**Text:**
-- Opening Marker --
0

So I have this in Matplotlib.

plt.scatter(X[: , 0:1][Y == 0], X[: , 2:3][Y==0])
plt.scatter(X[: , 0:1][Y == 1], X[: , 2:3][Y==1])
plt.scatter(X[: , 0:1][Y == 2], X[: , 2:3][Y==2])

I'd like to know if there's a better way to loop instead of this:

for i in range(3):
  plt.scatter(X[: , 0:1][Y == i], X[: , 2:3][Y==i])

MVCE:

# CSV: https://gist.githubusercontent.com/netj/8836201/raw/6f9306ad21398ea43cba4f7d537619d0e07d5ae3/iris.csv
data = np.loadtxt('/content/drive/My Drive/Colab Notebooks/Machine Learning/iris.csv', skiprows=1, delimiter=',')

X = data[:, 0:4]
Y = data[:, 4:5]

# Scatter
for i in range(len(np.intersect1d(Y, Y))):
  plt.scatter(X[: , 0:1][Y == i], X[: , 3:4][Y==i])

# map(lambda i: plt.scatter(X[: , 0:1][Y == i], X[: , 2:3][Y==i]), range(3))

plt.title("Scatter Sepal Length / Petal Width ")
-- Closing Marker --
**Provided information:**
-- Opening Marker --
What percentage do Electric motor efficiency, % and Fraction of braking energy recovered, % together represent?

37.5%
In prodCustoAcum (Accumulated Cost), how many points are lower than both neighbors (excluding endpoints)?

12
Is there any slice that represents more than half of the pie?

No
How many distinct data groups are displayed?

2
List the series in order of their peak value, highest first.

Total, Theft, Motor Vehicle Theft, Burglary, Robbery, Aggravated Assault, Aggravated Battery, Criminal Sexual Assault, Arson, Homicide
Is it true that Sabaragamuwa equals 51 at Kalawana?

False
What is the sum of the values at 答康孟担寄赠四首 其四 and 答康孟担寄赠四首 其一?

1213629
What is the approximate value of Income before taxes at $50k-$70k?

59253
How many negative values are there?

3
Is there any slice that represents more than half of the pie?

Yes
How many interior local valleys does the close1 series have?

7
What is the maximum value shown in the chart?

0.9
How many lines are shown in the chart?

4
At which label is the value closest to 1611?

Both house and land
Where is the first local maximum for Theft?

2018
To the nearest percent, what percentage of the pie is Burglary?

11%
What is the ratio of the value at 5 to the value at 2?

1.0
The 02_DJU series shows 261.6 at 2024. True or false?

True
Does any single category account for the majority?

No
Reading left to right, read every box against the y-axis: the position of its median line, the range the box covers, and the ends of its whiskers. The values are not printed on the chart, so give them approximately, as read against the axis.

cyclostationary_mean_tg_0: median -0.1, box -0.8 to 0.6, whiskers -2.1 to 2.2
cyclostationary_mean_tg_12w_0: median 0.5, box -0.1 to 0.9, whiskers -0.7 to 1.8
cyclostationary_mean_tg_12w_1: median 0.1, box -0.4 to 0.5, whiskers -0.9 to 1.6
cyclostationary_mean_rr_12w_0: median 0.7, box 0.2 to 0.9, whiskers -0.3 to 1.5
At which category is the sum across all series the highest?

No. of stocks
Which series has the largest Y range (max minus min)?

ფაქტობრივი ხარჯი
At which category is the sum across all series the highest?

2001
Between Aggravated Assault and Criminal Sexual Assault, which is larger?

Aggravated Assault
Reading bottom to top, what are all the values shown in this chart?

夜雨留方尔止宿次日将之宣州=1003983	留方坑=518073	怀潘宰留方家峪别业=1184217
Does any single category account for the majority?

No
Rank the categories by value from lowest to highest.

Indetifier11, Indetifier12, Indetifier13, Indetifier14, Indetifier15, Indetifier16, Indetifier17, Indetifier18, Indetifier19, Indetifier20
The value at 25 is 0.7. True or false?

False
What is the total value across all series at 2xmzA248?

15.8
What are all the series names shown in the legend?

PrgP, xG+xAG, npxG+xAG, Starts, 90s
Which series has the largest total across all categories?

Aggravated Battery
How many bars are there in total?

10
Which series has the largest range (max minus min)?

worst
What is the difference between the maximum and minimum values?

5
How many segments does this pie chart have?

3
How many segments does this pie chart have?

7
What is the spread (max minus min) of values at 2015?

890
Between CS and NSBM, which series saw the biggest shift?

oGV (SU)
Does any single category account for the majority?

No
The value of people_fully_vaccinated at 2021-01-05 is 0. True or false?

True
-- Closing Marker --
**About this exercise:**
Using the Matplotlib scatter post, answer each item briefly.
1. Which column slices of X does the loop under "# Scatter" pass to plt.scatter?
2. Besides the file path, which two keyword arguments are given to np.loadtxt?
3. What string is passed to plt.title?

**Worked solution:**
1. X[: , 0:1] and X[: , 3:4]
2. skiprows=1 and delimiter=','
3. "Scatter Sepal Length / Petal Width "